• AUFGABE A: Gib aus den Zeilen der Ausgangsdaten weiter unten den Abschnitt wörtlich wieder, der mit der Zeile beginnt, die „To make the wall“ enthält, und mit der Zeile endet, die „As a back-end“ enthält. Beide Zeilen gehören dazu.

• SEITENAUSZUG:
────────────────

Huningue und Weil am Rhein

Strand von Bognor Regis

Huningue
Foto: © Oliver Welti

Als die Idee der Städtepartnerschaften in den Fünfzigerjahren in der Regierungszeit von Konrad Adenauer aufkam, stand vor allem die komplexe historisch immer wieder belastete Beziehung zwischen Deutschland und Frankreich Pate für die neuen Anläufe nach dem zweiten Weltkrieg. Menschen, die sich persönlich kennen und verstehen, schießen nicht aufeinander, lautete die Hoffnung nach einem halben Jahrhundert der Massenvernichtungen, der beiden Weltkriege mit Besetzungen, Zerstörungen und der schrecklichen Grimasse des nationalistischen Furors. Tatsächlich mußte vor allem auf kommunaler Ebene das Fundament für die menschlichen "Reparationsleistungen"
gelegt werden. Das Beispiel der Nachbarn Weil am Rhein und Huningue belegt, wie problematisch diese Annäherung im europäischen Geist sein kann.

────────────────

Datensätze aus einem Datenbestand
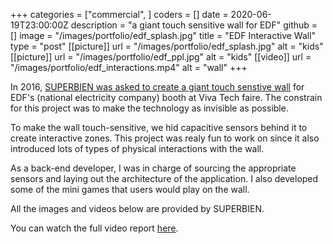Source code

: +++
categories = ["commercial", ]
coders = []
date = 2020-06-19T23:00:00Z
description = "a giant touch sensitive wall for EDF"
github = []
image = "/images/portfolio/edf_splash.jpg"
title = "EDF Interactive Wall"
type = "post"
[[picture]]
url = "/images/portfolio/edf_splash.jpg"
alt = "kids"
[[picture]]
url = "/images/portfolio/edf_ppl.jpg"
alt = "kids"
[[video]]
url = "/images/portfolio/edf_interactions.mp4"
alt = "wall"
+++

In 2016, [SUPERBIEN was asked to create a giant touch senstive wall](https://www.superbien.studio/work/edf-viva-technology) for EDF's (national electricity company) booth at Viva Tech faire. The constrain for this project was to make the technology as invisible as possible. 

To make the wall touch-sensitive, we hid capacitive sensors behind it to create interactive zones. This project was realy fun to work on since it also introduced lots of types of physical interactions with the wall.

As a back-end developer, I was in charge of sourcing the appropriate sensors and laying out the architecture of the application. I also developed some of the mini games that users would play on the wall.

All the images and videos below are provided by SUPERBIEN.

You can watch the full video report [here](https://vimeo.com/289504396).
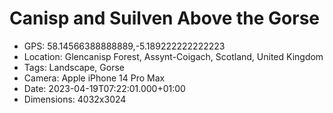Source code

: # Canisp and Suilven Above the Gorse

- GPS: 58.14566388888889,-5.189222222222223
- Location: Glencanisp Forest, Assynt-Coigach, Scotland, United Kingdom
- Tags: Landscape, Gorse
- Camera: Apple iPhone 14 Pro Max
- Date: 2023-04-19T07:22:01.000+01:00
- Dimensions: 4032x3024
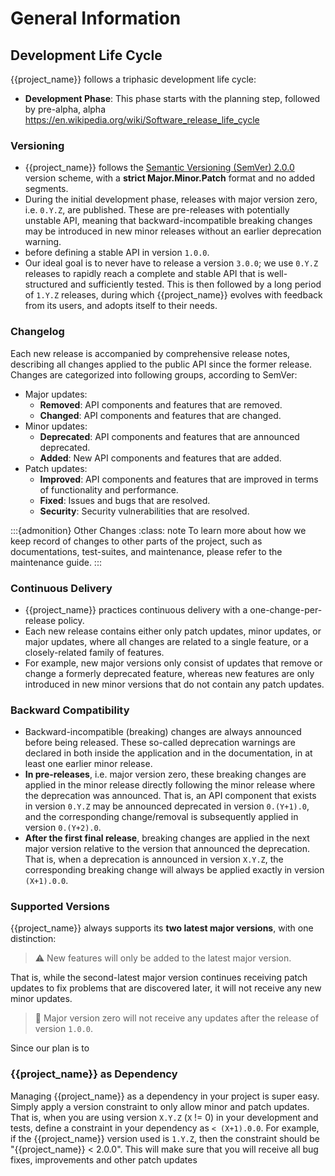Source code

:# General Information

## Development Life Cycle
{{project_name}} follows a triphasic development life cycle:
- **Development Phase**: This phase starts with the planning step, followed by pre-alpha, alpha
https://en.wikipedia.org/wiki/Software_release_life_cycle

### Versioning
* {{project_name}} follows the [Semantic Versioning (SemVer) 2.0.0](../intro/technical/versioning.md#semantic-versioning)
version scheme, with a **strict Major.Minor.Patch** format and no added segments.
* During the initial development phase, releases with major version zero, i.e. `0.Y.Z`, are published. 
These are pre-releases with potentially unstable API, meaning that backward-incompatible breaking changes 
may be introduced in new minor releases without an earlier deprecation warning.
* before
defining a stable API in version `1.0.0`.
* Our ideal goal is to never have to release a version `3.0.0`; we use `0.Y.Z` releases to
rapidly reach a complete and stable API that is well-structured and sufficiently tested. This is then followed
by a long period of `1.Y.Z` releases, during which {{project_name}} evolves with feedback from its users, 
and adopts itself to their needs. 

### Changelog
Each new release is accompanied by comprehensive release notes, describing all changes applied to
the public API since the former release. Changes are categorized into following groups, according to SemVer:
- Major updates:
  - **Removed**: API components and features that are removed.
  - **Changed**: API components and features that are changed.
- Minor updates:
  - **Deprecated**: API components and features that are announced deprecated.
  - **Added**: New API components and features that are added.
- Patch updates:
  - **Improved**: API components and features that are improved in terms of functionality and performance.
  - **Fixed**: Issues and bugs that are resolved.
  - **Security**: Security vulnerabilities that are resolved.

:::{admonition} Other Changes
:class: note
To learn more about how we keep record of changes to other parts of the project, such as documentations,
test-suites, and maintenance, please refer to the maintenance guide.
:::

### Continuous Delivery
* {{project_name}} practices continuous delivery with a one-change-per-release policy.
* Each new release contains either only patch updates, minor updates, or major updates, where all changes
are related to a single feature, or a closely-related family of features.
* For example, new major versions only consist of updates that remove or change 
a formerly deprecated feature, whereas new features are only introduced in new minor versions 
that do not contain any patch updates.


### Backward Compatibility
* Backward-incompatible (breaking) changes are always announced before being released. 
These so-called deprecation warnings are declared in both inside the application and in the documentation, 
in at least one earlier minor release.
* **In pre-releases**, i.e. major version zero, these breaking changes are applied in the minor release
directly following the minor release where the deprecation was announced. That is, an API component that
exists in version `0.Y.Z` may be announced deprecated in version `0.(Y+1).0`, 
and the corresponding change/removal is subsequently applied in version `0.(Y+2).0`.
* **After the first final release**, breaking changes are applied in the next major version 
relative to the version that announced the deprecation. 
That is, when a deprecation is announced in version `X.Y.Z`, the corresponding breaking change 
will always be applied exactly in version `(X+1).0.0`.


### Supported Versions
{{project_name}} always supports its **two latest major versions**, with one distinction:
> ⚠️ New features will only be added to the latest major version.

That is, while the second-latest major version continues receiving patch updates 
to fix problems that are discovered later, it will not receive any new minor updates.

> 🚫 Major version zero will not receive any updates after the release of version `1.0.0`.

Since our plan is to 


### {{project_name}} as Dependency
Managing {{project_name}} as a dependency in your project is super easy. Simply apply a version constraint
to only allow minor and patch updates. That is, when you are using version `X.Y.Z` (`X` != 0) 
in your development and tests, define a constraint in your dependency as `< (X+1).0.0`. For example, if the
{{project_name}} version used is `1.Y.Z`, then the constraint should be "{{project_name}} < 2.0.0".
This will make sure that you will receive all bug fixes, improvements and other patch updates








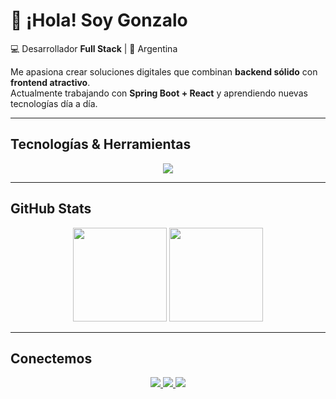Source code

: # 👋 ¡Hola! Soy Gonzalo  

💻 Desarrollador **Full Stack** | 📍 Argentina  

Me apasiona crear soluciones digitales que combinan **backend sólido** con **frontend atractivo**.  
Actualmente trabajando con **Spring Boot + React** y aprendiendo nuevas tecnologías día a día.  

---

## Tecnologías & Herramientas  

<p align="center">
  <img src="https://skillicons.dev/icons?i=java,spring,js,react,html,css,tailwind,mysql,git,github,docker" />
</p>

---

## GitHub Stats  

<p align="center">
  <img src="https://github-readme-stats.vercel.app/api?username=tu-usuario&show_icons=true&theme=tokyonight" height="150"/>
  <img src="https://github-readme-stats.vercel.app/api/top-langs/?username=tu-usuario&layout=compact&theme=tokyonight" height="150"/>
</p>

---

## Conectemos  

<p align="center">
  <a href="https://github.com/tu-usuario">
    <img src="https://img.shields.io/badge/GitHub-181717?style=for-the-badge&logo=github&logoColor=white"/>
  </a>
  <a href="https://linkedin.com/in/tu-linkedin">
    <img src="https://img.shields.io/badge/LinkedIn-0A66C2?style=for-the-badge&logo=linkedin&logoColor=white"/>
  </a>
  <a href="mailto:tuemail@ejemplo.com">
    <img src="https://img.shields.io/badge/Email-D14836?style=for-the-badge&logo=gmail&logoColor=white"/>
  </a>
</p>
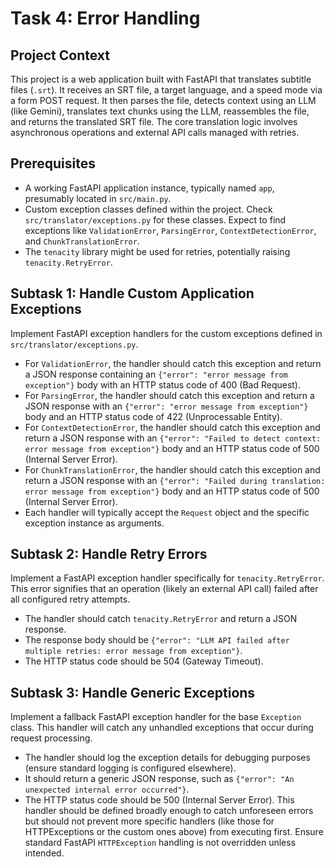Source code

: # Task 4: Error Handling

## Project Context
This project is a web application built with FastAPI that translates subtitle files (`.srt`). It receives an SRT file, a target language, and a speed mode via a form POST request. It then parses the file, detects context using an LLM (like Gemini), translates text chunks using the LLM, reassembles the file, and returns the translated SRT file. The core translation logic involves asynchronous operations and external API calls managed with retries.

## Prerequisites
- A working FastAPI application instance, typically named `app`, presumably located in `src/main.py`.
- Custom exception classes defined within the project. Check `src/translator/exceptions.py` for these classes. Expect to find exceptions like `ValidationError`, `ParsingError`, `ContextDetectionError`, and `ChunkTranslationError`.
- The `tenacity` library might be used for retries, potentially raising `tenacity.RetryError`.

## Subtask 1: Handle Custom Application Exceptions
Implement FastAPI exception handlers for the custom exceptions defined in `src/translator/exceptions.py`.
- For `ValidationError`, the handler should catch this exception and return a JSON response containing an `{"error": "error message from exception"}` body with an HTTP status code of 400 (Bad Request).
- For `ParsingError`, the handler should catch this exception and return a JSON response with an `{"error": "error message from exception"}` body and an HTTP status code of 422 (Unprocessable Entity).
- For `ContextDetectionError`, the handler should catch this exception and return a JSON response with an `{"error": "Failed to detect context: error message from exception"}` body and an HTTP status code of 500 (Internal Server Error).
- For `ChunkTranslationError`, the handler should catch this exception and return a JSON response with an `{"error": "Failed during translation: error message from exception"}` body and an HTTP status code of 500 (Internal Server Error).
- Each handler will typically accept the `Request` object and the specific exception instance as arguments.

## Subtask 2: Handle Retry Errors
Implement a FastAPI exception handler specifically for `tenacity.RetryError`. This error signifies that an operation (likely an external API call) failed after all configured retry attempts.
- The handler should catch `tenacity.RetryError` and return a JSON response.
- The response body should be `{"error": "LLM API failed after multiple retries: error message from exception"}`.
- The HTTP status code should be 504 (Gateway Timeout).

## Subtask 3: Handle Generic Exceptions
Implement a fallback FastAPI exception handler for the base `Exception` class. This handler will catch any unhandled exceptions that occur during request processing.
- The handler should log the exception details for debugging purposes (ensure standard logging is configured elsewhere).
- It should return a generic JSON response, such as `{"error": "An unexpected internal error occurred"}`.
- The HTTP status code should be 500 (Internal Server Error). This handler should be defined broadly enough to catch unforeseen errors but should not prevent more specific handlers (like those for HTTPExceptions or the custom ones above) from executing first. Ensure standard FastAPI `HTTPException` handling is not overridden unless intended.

────────────────

• AUFGABE B: Welche Hoffnung stand laut dem Seitenauszug hinter der Idee der Städtepartnerschaften nach dem Zweiten Weltkrieg?

• DEINE ANTWORT A:
To make the wall touch-sensitive, we hid capacitive sensors behind it to create interactive zones. This project was realy fun to work on since it also introduced lots of types of physical interactions with the wall.

As a back-end developer, I was in charge of sourcing the appropriate sensors and laying out the architecture of the application. I also developed some of the mini games that users would play on the wall.

• DEINE ANTWORT B: Man hoffte, dass Menschen, die sich persönlich kennen und verstehen, nicht aufeinander schießen. Diese Hoffnung entstand nach einem halben Jahrhundert der Massenvernichtungen und der beiden Weltkriege mit Besetzungen, Zerstörungen und nationalistischem Furor.